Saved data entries
________

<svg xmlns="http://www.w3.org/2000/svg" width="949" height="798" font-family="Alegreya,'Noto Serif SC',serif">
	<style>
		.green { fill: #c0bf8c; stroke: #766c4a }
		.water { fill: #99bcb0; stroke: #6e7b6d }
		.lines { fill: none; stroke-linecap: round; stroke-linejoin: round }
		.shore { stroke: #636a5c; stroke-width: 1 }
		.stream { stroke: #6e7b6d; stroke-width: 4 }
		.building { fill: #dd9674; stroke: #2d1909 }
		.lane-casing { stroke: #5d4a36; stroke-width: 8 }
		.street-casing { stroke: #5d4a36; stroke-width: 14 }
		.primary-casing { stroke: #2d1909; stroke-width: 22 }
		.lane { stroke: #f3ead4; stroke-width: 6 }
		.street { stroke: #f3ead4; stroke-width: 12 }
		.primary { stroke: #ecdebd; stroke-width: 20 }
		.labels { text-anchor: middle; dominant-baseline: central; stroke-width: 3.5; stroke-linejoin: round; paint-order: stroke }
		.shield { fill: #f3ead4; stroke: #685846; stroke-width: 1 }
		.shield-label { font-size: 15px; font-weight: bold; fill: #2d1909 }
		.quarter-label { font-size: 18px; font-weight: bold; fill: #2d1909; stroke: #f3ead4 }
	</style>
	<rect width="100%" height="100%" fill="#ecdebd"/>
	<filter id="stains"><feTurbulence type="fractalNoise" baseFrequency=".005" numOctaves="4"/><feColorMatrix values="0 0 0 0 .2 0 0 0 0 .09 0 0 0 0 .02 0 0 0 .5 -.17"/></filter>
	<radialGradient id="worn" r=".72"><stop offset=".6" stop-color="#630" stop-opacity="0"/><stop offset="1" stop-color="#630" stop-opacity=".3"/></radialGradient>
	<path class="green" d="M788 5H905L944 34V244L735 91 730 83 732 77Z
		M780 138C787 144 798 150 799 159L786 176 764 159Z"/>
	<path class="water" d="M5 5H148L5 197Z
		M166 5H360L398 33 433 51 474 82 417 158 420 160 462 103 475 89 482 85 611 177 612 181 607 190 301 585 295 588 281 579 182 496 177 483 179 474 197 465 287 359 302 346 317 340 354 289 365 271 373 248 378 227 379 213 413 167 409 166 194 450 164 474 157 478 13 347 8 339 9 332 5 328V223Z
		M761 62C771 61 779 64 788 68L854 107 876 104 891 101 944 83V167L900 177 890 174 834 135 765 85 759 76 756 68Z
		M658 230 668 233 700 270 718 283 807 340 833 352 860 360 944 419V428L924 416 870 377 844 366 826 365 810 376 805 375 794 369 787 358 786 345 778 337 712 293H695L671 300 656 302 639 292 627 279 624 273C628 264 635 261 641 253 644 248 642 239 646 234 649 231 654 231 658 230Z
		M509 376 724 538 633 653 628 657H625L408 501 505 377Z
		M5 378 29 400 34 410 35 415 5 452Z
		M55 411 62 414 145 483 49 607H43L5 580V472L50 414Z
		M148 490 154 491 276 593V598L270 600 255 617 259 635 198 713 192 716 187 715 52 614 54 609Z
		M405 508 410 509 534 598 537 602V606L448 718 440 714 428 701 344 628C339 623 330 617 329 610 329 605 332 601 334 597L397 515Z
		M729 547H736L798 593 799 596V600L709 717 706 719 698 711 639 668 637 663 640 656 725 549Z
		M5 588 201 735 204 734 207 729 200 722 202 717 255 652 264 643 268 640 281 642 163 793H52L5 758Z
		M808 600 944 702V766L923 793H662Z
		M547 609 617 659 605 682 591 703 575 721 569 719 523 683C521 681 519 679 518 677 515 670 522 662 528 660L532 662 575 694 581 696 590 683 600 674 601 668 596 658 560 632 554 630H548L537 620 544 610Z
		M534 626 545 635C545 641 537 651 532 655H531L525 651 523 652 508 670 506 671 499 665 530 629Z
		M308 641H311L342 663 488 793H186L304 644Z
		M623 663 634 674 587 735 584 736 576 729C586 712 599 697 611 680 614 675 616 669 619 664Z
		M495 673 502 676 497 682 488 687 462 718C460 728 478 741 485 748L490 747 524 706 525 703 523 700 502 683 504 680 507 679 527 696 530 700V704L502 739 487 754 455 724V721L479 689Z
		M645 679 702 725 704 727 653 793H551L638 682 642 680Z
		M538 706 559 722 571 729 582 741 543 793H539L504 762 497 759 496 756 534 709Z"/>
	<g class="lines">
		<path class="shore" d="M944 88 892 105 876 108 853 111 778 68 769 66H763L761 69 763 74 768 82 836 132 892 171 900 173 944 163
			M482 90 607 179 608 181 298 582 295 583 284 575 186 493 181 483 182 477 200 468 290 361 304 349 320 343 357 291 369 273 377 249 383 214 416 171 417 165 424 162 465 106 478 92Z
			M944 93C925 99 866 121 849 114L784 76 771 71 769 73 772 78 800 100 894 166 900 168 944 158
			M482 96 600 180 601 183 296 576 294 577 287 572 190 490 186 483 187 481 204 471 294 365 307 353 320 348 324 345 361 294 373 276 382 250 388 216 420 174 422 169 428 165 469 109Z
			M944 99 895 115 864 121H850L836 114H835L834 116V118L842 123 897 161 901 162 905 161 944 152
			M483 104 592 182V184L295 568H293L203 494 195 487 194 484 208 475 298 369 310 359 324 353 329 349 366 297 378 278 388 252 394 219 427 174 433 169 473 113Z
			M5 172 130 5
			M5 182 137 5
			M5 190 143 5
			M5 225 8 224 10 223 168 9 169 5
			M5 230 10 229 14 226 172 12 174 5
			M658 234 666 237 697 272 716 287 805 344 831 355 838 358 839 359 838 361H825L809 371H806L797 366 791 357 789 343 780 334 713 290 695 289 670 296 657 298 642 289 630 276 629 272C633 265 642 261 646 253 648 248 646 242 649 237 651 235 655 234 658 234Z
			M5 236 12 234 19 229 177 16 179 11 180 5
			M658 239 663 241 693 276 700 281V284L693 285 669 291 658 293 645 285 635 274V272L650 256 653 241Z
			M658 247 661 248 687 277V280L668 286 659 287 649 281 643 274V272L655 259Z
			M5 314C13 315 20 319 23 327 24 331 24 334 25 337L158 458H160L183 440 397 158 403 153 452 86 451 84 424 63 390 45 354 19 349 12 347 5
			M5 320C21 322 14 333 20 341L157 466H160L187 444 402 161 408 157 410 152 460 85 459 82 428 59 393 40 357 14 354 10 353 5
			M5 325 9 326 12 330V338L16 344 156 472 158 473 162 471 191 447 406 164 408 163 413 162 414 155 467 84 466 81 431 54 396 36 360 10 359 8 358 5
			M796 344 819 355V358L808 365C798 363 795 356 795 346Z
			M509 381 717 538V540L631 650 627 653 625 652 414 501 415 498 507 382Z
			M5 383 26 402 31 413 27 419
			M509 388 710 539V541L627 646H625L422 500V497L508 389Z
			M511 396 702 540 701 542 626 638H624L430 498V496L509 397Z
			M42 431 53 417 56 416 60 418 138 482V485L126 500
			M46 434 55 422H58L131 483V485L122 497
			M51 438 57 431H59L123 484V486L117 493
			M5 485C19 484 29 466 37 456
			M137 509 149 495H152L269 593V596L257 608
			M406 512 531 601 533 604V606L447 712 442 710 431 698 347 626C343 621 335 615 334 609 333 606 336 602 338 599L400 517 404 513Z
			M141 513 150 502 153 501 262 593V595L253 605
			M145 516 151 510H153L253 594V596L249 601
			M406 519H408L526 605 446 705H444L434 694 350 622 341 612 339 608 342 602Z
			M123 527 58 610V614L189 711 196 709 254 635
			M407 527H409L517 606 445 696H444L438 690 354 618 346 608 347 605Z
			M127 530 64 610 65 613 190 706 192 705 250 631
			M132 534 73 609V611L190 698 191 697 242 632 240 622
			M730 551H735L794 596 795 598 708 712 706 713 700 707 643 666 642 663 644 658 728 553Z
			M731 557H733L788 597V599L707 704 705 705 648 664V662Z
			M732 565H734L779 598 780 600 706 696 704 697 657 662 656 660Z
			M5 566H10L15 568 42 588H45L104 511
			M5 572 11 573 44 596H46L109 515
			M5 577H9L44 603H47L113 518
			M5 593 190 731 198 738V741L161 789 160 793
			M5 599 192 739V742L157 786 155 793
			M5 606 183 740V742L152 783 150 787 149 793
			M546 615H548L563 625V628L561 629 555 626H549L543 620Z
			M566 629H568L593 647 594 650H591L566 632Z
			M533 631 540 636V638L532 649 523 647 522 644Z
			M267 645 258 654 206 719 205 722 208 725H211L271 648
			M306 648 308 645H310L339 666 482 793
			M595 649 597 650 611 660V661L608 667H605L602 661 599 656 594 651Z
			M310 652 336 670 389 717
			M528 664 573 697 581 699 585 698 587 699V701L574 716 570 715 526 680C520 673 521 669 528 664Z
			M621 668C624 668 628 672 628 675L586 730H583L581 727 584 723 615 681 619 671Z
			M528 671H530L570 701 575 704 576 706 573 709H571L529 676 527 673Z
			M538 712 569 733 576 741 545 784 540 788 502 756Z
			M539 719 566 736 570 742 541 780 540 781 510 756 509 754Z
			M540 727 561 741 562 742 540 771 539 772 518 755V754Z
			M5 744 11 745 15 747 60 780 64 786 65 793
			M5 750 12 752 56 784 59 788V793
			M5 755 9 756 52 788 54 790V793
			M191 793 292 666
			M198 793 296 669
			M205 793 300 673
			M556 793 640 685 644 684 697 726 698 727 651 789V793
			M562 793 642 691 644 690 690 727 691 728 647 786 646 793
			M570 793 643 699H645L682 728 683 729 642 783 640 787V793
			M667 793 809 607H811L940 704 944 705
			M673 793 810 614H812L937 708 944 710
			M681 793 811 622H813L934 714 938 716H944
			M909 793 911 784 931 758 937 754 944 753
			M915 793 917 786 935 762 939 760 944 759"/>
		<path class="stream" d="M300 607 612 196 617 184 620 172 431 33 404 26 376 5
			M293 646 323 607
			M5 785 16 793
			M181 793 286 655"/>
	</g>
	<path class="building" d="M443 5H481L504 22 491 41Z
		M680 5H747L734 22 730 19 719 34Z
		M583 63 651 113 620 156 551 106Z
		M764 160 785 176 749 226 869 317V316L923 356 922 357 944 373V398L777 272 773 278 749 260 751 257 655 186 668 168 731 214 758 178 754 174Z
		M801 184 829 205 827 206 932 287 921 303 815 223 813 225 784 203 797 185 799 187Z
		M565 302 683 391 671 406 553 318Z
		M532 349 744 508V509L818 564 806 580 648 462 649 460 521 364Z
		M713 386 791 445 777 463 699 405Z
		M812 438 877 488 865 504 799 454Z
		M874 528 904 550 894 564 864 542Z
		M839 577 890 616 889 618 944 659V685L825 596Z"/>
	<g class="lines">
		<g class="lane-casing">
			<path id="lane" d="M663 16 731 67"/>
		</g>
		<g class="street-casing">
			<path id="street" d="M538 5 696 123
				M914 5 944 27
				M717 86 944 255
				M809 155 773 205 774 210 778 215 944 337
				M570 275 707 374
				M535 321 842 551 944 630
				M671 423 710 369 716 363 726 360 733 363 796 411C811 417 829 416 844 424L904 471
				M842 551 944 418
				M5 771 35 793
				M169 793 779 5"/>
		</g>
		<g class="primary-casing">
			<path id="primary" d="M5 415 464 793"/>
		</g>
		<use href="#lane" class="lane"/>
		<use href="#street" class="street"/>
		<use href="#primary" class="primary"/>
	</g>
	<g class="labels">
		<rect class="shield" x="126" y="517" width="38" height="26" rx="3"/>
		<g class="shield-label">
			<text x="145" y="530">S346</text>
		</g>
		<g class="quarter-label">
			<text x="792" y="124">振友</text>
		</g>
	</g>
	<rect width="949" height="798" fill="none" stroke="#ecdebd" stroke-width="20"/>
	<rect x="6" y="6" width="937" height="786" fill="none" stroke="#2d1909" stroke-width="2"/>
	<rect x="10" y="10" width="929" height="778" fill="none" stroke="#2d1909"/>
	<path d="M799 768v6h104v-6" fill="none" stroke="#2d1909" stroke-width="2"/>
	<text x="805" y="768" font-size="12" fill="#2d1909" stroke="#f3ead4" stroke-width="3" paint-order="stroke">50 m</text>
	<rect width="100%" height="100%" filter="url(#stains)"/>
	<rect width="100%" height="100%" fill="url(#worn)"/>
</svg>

________

[What you will do]:
Please report how many lines of the entries above include "worn". Only the number is wanted.

[The completed task]:
2